__WHAT IS NEEDED__
Could you write out every line of the material below word for word, leaving the pictures out?

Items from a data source
-=-=-

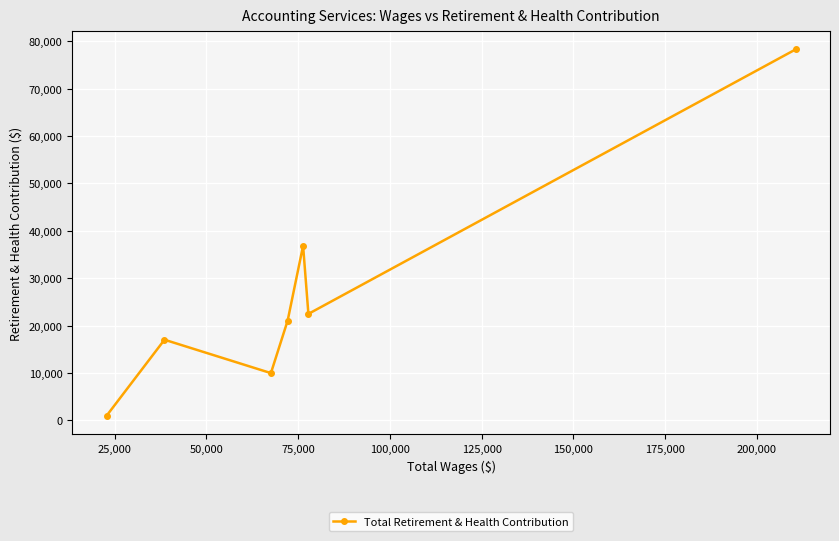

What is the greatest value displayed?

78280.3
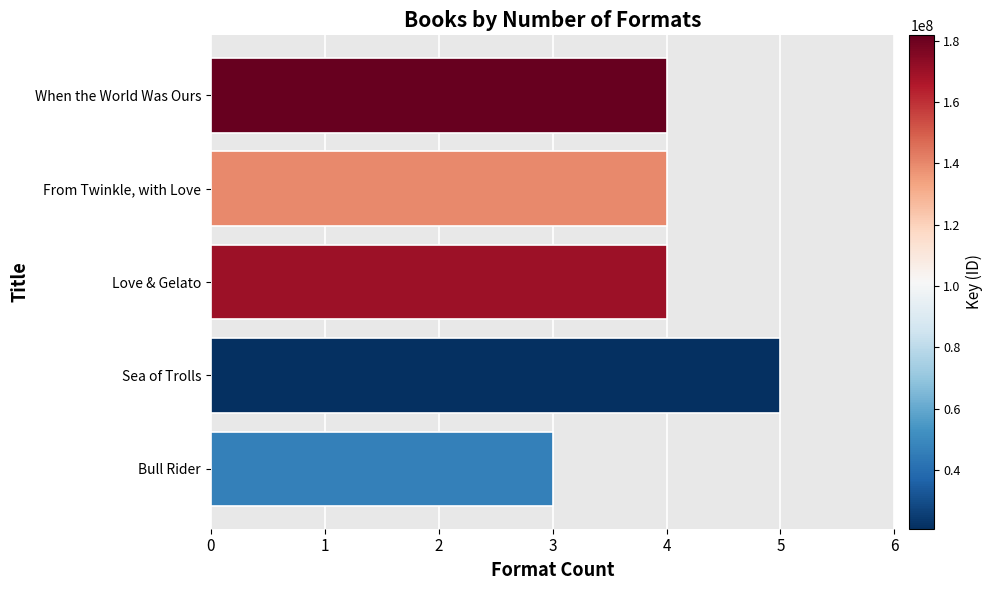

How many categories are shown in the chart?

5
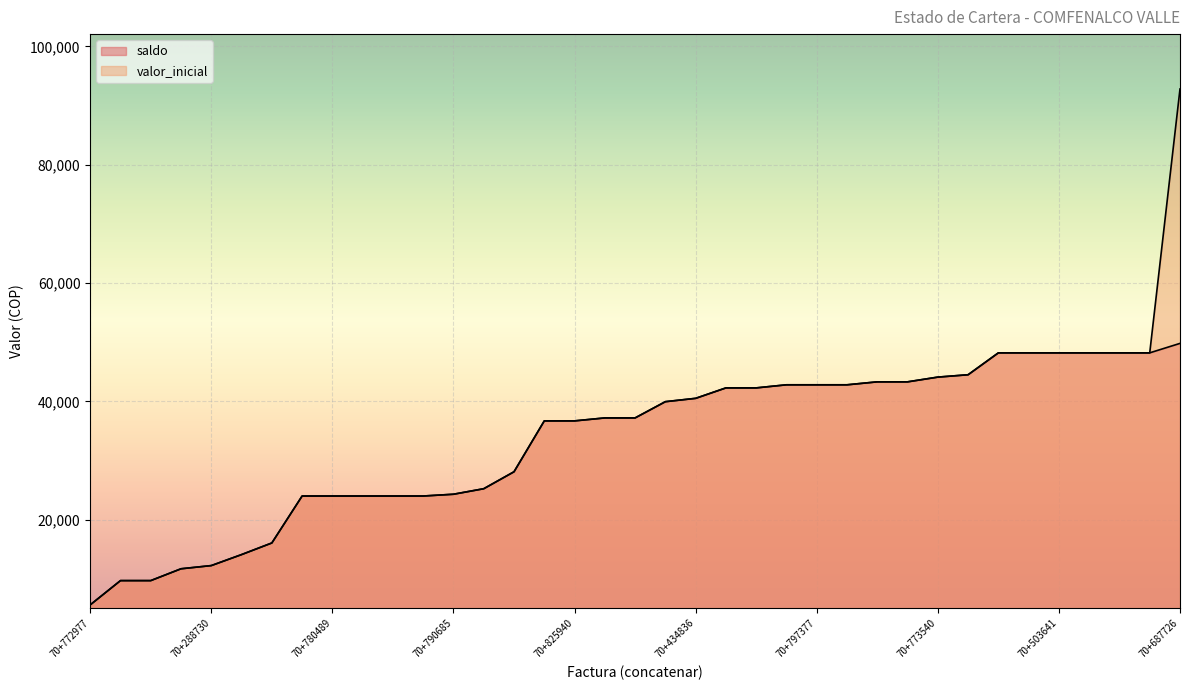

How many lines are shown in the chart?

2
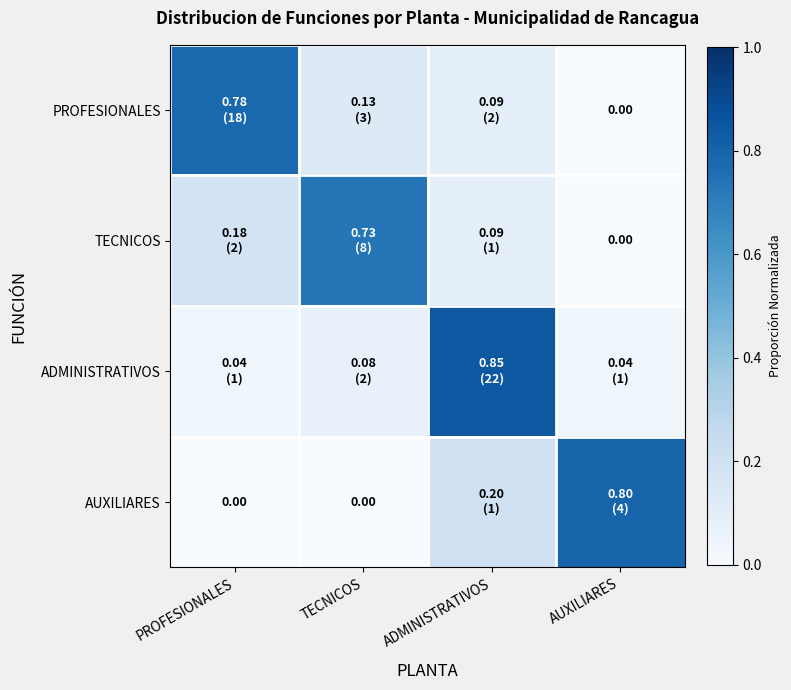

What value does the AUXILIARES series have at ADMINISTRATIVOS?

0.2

-=-=-

__SOLUTION FOR THIS EXERCISE__
What is the greatest value displayed?

78280.3

How many categories are shown in the chart?

5

How many lines are shown in the chart?

2

What value does the AUXILIARES series have at ADMINISTRATIVOS?

0.2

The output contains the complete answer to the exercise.